* _EXERCISE_:
Reproduce every one of the records below verbatim, omitting the pictures from your answer.

◇ ◇ ◇ ◇ ◇

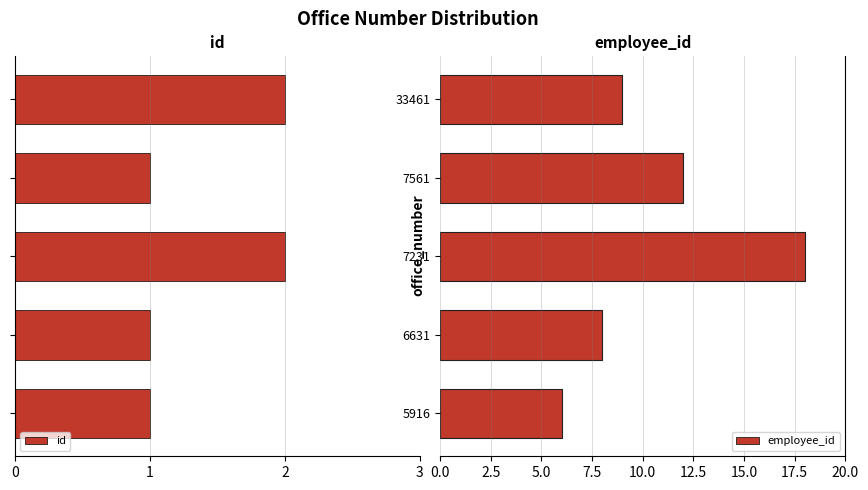

How many bars are there in total?

10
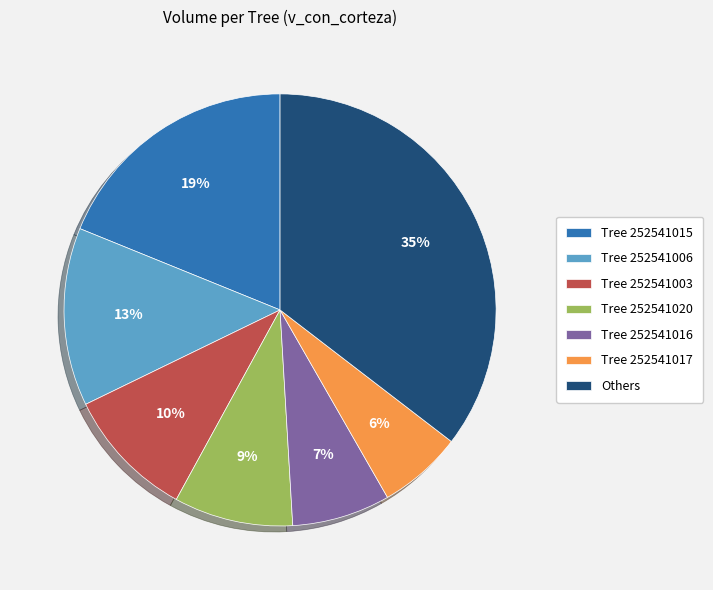

Which category has the smallest portion of the pie?

Tree 252541017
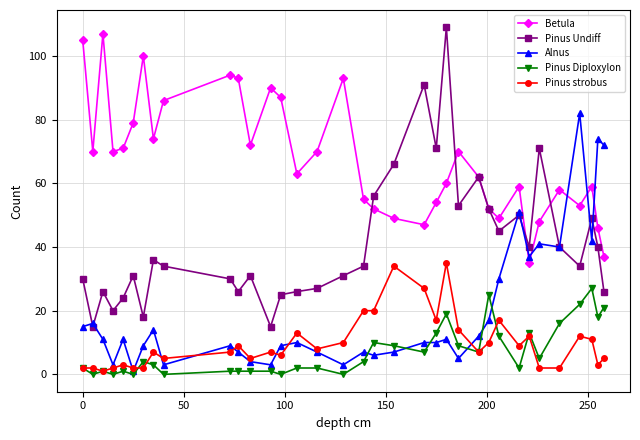

How many lines are shown in the chart?

5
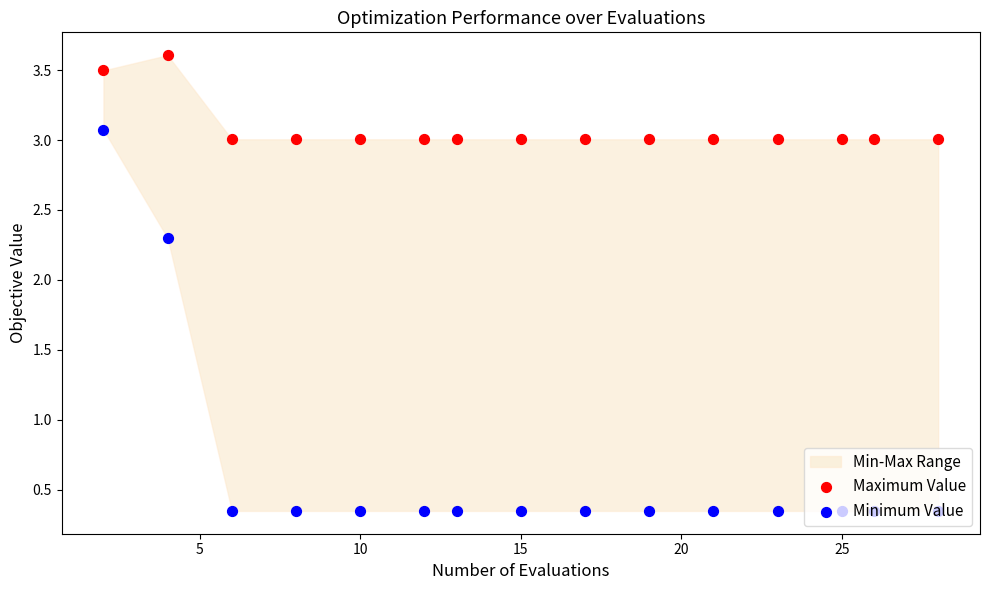

Which series reaches the maximum Y coordinate?

Maximum Value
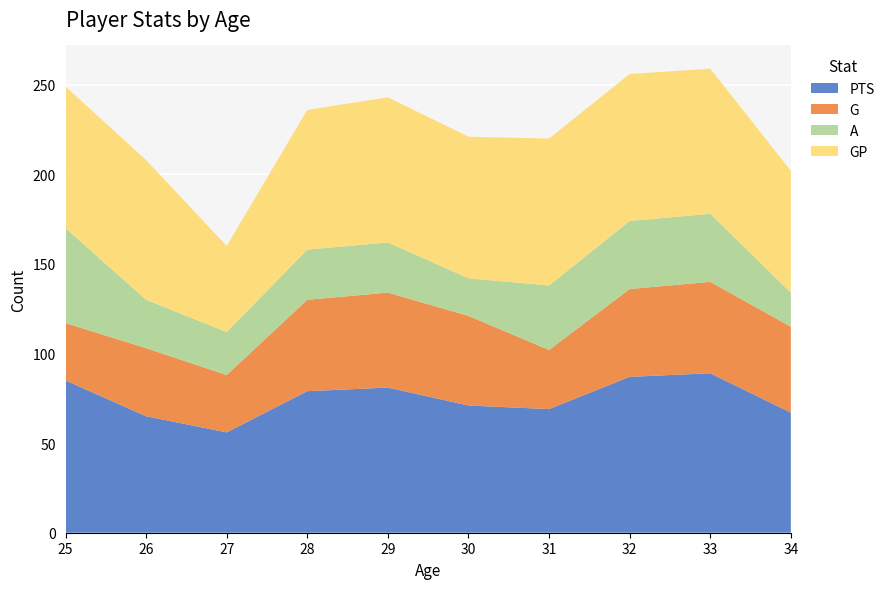

Reading right to left, extract all data points from this chart.

PTS: 34=67	33=89	32=87	31=69	30=71	29=81	28=79	27=56	26=65	25=85
G: 34=48	33=51	32=49	31=33	30=50	29=53	28=51	27=32	26=38	25=32
A: 34=19	33=38	32=38	31=36	30=21	29=28	28=28	27=24	26=27	25=53
GP: 34=68	33=81	32=82	31=82	30=79	29=81	28=78	27=48	26=78	25=79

◇ ◇ ◇ ◇ ◇

* _OUTPUT OF THE TASK_:
How many bars are there in total?

10

Which category has the smallest portion of the pie?

Tree 252541017

How many lines are shown in the chart?

5

Which series reaches the maximum Y coordinate?

Maximum Value

Reading right to left, extract all data points from this chart.

PTS: 34=67	33=89	32=87	31=69	30=71	29=81	28=79	27=56	26=65	25=85
G: 34=48	33=51	32=49	31=33	30=50	29=53	28=51	27=32	26=38	25=32
A: 34=19	33=38	32=38	31=36	30=21	29=28	28=28	27=24	26=27	25=53
GP: 34=68	33=81	32=82	31=82	30=79	29=81	28=78	27=48	26=78	25=79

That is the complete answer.